*ACTION ITEM*. Print each record below precisely, with every picture left out of the copy.

*DATA FOR THIS EXERCISE*.
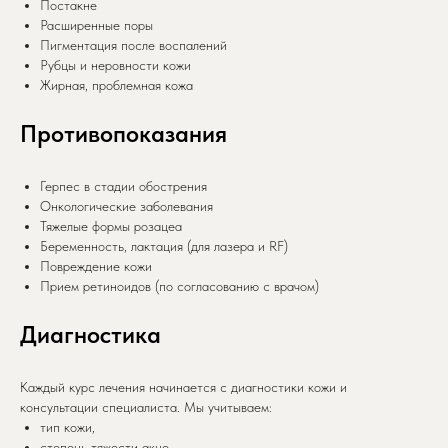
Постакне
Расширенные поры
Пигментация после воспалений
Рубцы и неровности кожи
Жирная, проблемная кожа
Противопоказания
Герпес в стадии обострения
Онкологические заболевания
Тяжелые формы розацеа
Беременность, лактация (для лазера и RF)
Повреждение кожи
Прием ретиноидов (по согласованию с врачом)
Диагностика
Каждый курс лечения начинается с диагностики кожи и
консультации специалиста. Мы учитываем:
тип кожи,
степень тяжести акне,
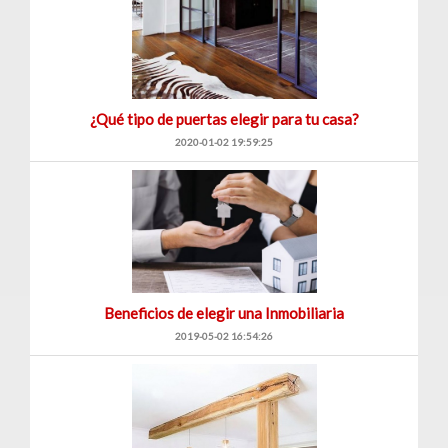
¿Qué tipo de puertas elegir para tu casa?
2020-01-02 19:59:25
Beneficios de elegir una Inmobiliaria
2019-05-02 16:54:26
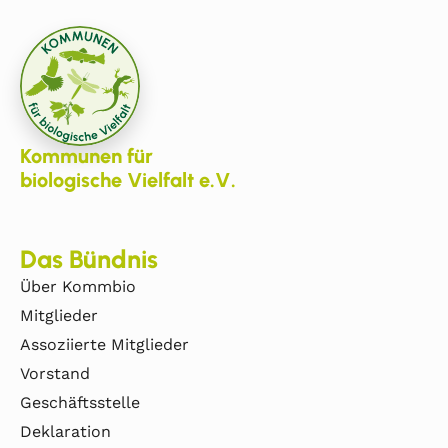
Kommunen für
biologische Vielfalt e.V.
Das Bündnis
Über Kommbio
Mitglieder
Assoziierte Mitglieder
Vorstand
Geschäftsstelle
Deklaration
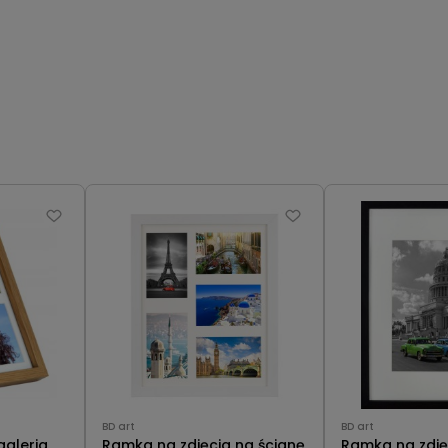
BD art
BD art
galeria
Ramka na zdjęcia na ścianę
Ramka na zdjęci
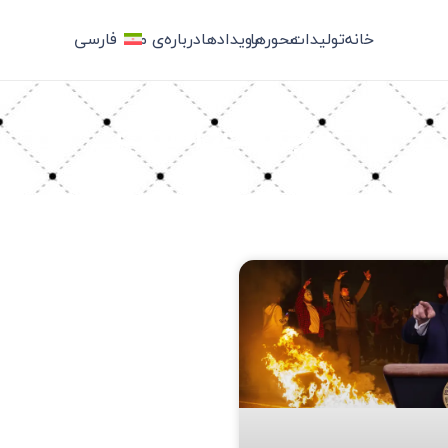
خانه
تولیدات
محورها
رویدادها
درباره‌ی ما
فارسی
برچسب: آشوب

*ANSWER TO THIS EXERCISE*.
Постакне
Расширенные поры
Пигментация после воспалений
Рубцы и неровности кожи
Жирная, проблемная кожа
Противопоказания
Герпес в стадии обострения
Онкологические заболевания
Тяжелые формы розацеа
Беременность, лактация (для лазера и RF)
Повреждение кожи
Прием ретиноидов (по согласованию с врачом)
Диагностика
Каждый курс лечения начинается с диагностики кожи и
консультации специалиста. Мы учитываем:
тип кожи,
степень тяжести акне,
¿Qué tipo de puertas elegir para tu casa?
2020-01-02 19:59:25
Beneficios de elegir una Inmobiliaria
2019-05-02 16:54:26
Kommunen für
biologische Vielfalt e.V.
Das Bündnis
Über Kommbio
Mitglieder
Assoziierte Mitglieder
Vorstand
Geschäftsstelle
Deklaration
BD art
BD art
galeria
Ramka na zdjęcia na ścianę
Ramka na zdjęci
خانه
تولیدات
محورها
رویدادها
درباره‌ی ما
فارسی
برچسب: آشوب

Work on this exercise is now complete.